Leading Ireland a crowning achievement for passionate and thorough King
According to Brian Kerr, Republic of Ireland interim manager Noel King’s jovial manner this week with the media has somewhat concealed the competitive zeal and no-holds-barred approach which makes him the correct choice man to guide Ireland through the current at this juncture. Photograph: Brian Lawless/PA Wire.
Noel King, as well liked a man as you could find in Irish football circles, has gone about his business of interim manager this week with the passion and intelligence that has hallmarked his career.
But his jovial manner with the media has concealed the competitive zeal and no-holds-barred approach which makes him the correct man to guide Ireland at this juncture.
It’s a pity any possibility of Noel keeping the job was so quickly dismissed by John Delaney.
Noel has been sensible and has already done much of the donkey work for the permanent manager by re-integrating Darron Gibson, Anthony Stokes and Andy Reid while also making overtures for Stephen Ireland to return.
Such talent cannot be ignored. Not with our limited pool of talent. And especially during this low period in our footballing history.
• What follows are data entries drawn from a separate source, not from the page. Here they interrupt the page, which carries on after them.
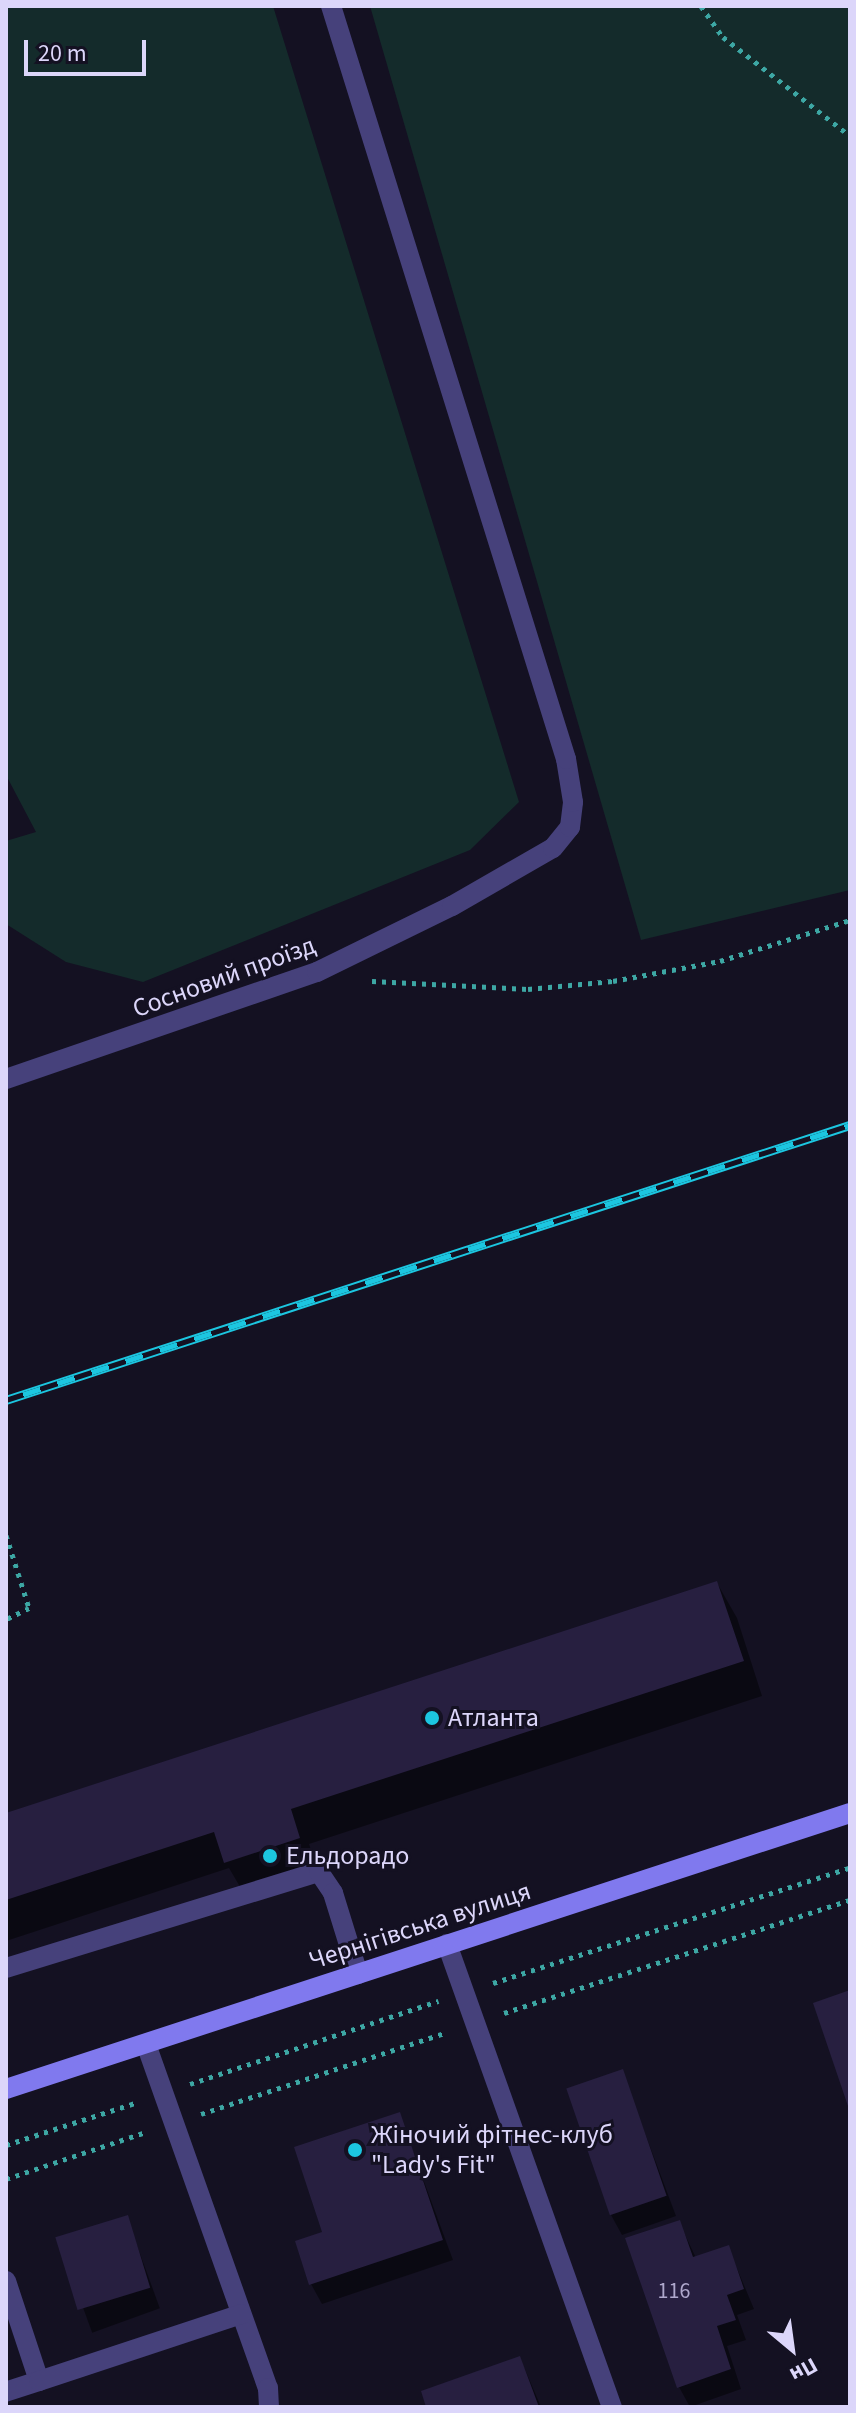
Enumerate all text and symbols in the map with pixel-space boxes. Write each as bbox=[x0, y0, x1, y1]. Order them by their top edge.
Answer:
scale bar bbox=[28, 24, 150, 74]
text: 20 m bbox=[38, 36, 87, 71]
street label: Сосновий проїзд bbox=[128, 929, 320, 1025]
place label: Атланта bbox=[448, 1702, 539, 1734]
marker: Атланта bbox=[423, 1709, 441, 1727]
place label: Ельдорадо bbox=[286, 1840, 409, 1872]
marker: Ельдорадо bbox=[261, 1847, 279, 1865]
street label: Чернігівська вулиця bbox=[305, 1875, 535, 1977]
place label: Жіночий фітнес-клуб "Lady's Fit" bbox=[371, 2119, 613, 2180]
marker: Жіночий фітнес-клуб "Lady's Fit" bbox=[346, 2141, 364, 2159]
house number: 116 bbox=[658, 2279, 690, 2305]
north arrow bbox=[752, 2309, 832, 2389]
text: Пн bbox=[784, 2349, 823, 2391]

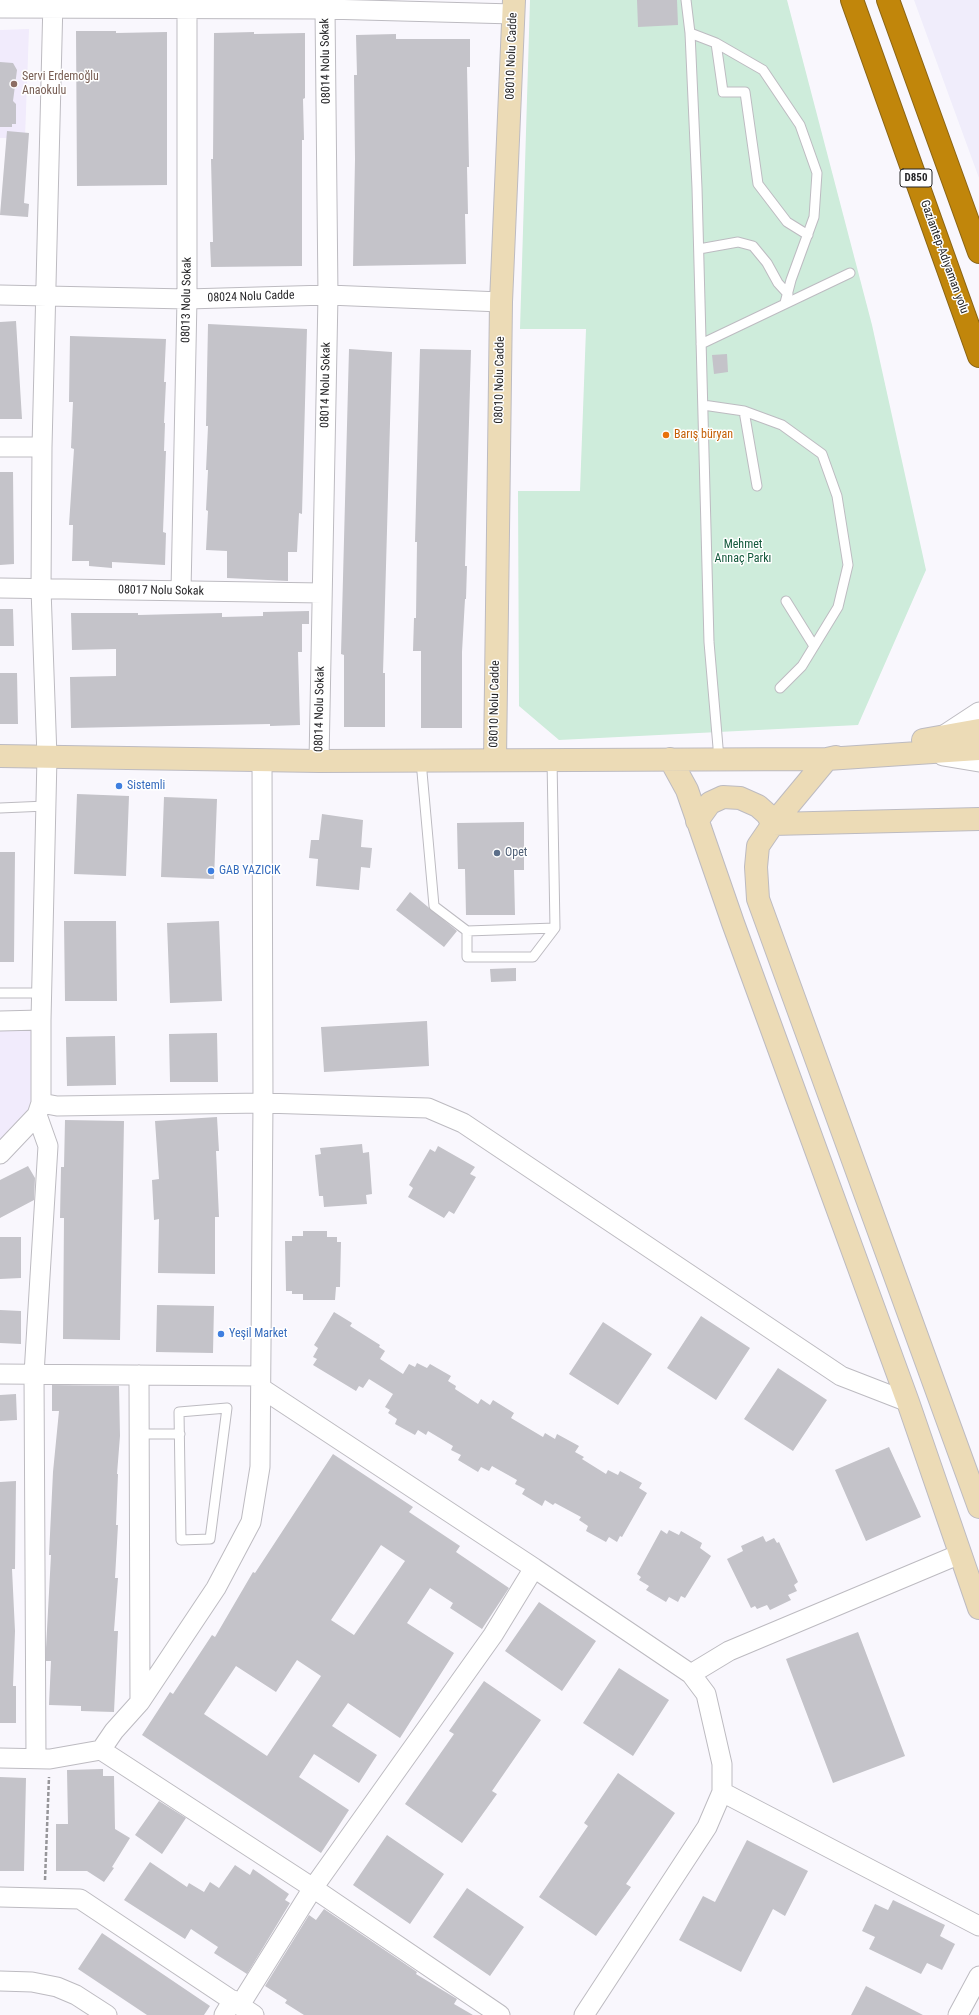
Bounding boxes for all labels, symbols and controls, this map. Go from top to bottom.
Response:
street label: 08010 Nolu Cadde [503,12,521,100]
street label: 08014 Nolu Sokak [318,18,334,104]
place label: Servi Erdemoğlu Anaokulu [22,70,99,98]
marker: Servi Erdemoğlu Anaokulu [9,79,19,89]
road number: D850 [900,169,932,187]
street label: Gaziantep-Adıyaman yolu [917,198,971,316]
street label: 08013 Nolu Sokak [179,257,195,343]
street label: 08024 Nolu Cadde [207,288,295,306]
street label: 08010 Nolu Cadde [492,336,508,424]
street label: 08014 Nolu Sokak [318,342,334,428]
place label: Barış büryan [674,428,733,442]
marker: Barış büryan [661,430,671,440]
park label: Mehmet Annaç Parkı [715,538,771,566]
street label: 08017 Nolu Sokak [118,583,204,599]
street label: 08010 Nolu Cadde [487,660,503,748]
street label: 08014 Nolu Sokak [312,666,328,752]
place label: Sistemli [127,779,165,793]
marker: Sistemli [114,781,124,791]
place label: Opet [505,846,527,860]
marker: Opet [492,848,502,858]
place label: GAB YAZICIK [219,864,281,878]
marker: GAB YAZICIK [206,866,216,876]
place label: Yeşil Market [229,1327,287,1341]
marker: Yeşil Market [216,1329,226,1339]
The outcasts do have chinks in their armour but they deserve to be ahead of many Trapattoni favourites.
King has made some big calls by omitting Simon Cox, Conor Sammon and Darren O’Dea. O’Dea and Cox were part of the disastrous starting XI that lost 6-1 to Germany in Dublin.
I have great sympathy for King as he attempts to familiarise himself with the squad while putting in place a new formation and tactics. Matching up to one of the top three teams in the world is the biggest challenge of his storied coaching career. To find the isolation and time to settle on a starting team and approach is never easy.
One thing’s for sure, those picked will know exactly what their responsibilities are.
That was not the case the last time against the Germans. Keith Fahey was in the middle of a three-man midfield flanked by Keith Andrews and James McCarthy but it was obvious none of them were given instructions about dealing with Bastian Schweinsteiger and Sami Khedira, or Mesut Ozil in his advanced number 10 role.
We were overrun through the middle and everywhere else on that black night.
The good news is only Séamus Coleman, McCarthy and possibly Aiden McGeady will reappear tonight.
The Germans have also changed a little, with Marcel Schmelzer and Marco Reus, the Dortmund pair who ran amok down the left side in Dublin, out injured.
Joachim Löw has an abundance of alternatives. Philipp Lahm, Toni Kroos, the excellent Julian Draxler of Schalke and Chelsea’s André Schürrle are likely to feature, and probably sparkle, tonight.
How do we prevent Germany’s power over-running us again? The 4-2-3-1 system will often become 4-5-1 as the home side dominates possession but that system should allow sufficient support to the lone front man – Robbie, if fit – when we do get on the ball.